• **Dataset records**:
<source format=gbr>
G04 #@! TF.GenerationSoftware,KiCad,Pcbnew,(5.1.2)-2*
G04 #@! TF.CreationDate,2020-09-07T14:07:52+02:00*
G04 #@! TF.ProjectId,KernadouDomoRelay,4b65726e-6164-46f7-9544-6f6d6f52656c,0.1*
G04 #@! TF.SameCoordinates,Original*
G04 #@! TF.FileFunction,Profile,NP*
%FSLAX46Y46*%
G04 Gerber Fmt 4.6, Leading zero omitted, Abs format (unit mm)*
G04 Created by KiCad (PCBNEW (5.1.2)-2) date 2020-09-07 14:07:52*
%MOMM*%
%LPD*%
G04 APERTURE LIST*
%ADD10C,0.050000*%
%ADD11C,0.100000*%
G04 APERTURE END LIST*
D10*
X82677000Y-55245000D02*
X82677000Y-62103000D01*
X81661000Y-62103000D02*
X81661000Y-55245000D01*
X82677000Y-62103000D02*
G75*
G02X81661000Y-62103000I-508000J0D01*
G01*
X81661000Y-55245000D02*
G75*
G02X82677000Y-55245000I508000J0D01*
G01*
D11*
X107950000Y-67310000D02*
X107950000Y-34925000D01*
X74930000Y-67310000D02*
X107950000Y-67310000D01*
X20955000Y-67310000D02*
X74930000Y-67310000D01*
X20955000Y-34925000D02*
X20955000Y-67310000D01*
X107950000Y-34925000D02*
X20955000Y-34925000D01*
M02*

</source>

--

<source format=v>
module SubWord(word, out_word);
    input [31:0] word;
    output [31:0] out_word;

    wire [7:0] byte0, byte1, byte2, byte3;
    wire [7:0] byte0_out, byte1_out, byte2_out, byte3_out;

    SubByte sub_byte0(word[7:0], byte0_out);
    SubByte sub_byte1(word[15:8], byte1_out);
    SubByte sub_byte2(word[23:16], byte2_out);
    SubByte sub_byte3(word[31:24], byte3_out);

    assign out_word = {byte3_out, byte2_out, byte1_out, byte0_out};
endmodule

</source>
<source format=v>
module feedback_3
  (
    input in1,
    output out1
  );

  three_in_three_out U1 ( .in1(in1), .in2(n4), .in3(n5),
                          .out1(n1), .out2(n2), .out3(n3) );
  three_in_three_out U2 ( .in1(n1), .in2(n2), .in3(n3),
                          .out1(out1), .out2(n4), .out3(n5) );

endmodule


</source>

--

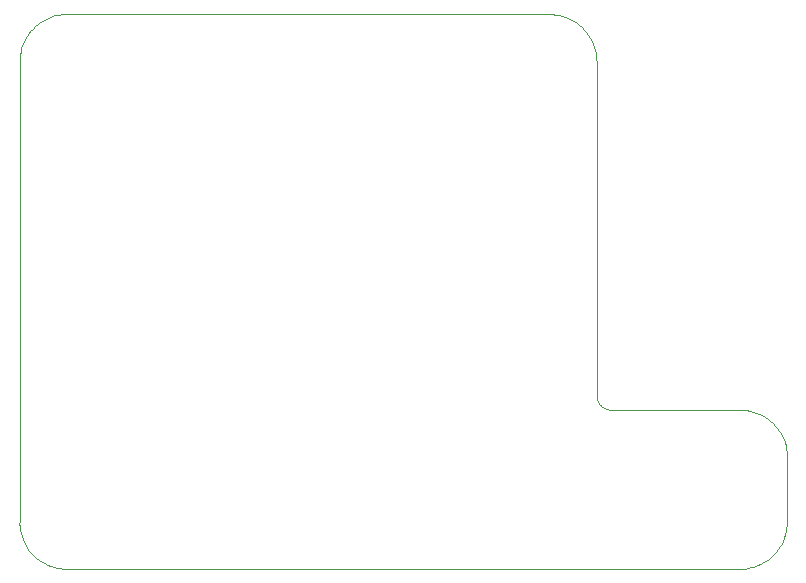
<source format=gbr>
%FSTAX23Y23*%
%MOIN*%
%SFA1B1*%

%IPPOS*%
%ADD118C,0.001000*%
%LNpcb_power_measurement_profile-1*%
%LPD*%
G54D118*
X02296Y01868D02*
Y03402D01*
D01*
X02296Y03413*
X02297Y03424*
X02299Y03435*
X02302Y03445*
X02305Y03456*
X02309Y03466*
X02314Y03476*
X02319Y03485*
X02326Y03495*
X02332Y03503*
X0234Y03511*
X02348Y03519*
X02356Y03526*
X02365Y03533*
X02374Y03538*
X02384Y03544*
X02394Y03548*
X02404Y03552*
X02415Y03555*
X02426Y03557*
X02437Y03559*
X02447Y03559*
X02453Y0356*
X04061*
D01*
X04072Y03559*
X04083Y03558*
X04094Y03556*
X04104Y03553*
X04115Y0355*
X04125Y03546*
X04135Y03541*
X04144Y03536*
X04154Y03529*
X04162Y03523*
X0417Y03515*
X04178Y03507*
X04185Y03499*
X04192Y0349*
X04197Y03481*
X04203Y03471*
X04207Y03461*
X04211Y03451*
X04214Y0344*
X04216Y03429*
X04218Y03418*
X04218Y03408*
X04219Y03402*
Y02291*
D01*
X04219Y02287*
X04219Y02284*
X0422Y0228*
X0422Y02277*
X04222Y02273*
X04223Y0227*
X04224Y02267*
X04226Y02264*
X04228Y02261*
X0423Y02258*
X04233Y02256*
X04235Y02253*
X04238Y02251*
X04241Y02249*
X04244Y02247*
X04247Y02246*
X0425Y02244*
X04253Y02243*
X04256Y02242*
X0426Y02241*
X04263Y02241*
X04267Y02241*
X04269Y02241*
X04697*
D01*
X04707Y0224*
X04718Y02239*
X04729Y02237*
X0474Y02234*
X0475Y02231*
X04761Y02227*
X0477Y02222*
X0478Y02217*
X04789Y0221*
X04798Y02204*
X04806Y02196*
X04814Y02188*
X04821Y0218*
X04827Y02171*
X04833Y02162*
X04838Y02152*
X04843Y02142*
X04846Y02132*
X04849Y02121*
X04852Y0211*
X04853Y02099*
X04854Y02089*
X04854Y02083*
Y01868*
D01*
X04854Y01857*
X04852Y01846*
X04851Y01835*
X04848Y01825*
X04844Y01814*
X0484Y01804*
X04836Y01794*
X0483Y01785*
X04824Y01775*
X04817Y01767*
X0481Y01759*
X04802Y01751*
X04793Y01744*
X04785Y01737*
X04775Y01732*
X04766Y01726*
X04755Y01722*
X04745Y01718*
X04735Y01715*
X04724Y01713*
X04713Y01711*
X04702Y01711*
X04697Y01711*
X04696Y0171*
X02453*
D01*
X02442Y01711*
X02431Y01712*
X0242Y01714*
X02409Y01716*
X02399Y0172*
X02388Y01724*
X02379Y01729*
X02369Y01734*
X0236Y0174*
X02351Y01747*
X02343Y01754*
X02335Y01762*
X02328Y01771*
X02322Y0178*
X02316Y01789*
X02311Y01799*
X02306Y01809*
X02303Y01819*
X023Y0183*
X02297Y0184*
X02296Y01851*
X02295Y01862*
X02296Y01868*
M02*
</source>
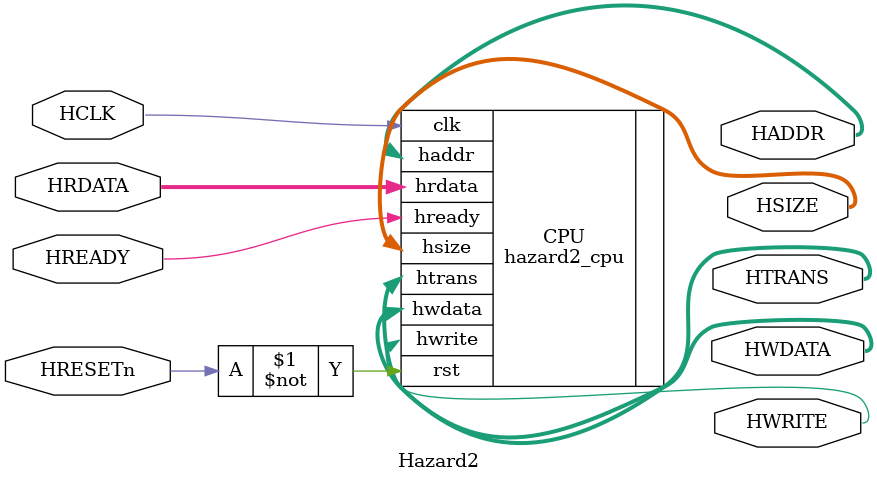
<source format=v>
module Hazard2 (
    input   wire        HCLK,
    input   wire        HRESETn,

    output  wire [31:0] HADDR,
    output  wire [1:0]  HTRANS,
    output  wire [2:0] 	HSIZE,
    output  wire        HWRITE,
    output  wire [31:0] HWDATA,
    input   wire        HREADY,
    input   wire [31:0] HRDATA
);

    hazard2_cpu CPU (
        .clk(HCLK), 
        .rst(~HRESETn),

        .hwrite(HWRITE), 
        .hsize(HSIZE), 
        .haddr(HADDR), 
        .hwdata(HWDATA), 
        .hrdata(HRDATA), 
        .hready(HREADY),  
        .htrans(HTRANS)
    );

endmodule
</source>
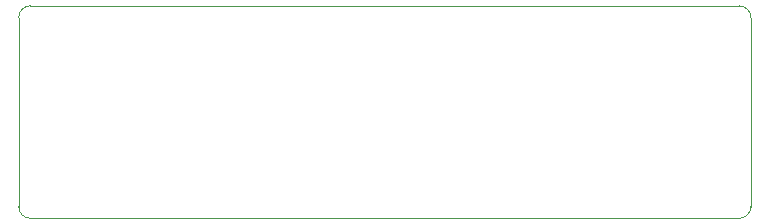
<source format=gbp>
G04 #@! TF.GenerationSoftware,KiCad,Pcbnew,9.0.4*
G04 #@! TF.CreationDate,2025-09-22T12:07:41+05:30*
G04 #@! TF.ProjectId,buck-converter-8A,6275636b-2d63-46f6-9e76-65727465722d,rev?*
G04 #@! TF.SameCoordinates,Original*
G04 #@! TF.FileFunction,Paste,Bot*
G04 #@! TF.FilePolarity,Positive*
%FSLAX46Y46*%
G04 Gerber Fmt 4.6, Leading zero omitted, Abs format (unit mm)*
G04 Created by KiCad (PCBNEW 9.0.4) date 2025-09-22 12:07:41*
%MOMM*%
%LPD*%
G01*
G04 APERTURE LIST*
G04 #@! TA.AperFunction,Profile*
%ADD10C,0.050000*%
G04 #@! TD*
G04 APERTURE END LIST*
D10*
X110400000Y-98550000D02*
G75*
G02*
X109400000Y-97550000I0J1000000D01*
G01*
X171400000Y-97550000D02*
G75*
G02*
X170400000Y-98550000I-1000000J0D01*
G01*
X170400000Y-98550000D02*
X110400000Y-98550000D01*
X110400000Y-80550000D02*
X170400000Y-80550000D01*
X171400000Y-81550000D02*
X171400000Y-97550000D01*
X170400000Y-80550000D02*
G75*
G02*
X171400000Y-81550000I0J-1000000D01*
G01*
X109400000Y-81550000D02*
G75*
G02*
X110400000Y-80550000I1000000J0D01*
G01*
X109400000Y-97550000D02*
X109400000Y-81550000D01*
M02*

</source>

• **Activity**: In the material above, transcribe exactly the lines beginning at the one with "X02332Y03503*" and ending at the one with "X04836Y01794*", both included.

• **Exercise response**:
X02332Y03503*
X0234Y03511*
X02348Y03519*
X02356Y03526*
X02365Y03533*
X02374Y03538*
X02384Y03544*
X02394Y03548*
X02404Y03552*
X02415Y03555*
X02426Y03557*
X02437Y03559*
X02447Y03559*
X02453Y0356*
X04061*
D01*
X04072Y03559*
X04083Y03558*
X04094Y03556*
X04104Y03553*
X04115Y0355*
X04125Y03546*
X04135Y03541*
X04144Y03536*
X04154Y03529*
X04162Y03523*
X0417Y03515*
X04178Y03507*
X04185Y03499*
X04192Y0349*
X04197Y03481*
X04203Y03471*
X04207Y03461*
X04211Y03451*
X04214Y0344*
X04216Y03429*
X04218Y03418*
X04218Y03408*
X04219Y03402*
Y02291*
D01*
X04219Y02287*
X04219Y02284*
X0422Y0228*
X0422Y02277*
X04222Y02273*
X04223Y0227*
X04224Y02267*
X04226Y02264*
X04228Y02261*
X0423Y02258*
X04233Y02256*
X04235Y02253*
X04238Y02251*
X04241Y02249*
X04244Y02247*
X04247Y02246*
X0425Y02244*
X04253Y02243*
X04256Y02242*
X0426Y02241*
X04263Y02241*
X04267Y02241*
X04269Y02241*
X04697*
D01*
X04707Y0224*
X04718Y02239*
X04729Y02237*
X0474Y02234*
X0475Y02231*
X04761Y02227*
X0477Y02222*
X0478Y02217*
X04789Y0221*
X04798Y02204*
X04806Y02196*
X04814Y02188*
X04821Y0218*
X04827Y02171*
X04833Y02162*
X04838Y02152*
X04843Y02142*
X04846Y02132*
X04849Y02121*
X04852Y0211*
X04853Y02099*
X04854Y02089*
X04854Y02083*
Y01868*
D01*
X04854Y01857*
X04852Y01846*
X04851Y01835*
X04848Y01825*
X04844Y01814*
X0484Y01804*
X04836Y01794*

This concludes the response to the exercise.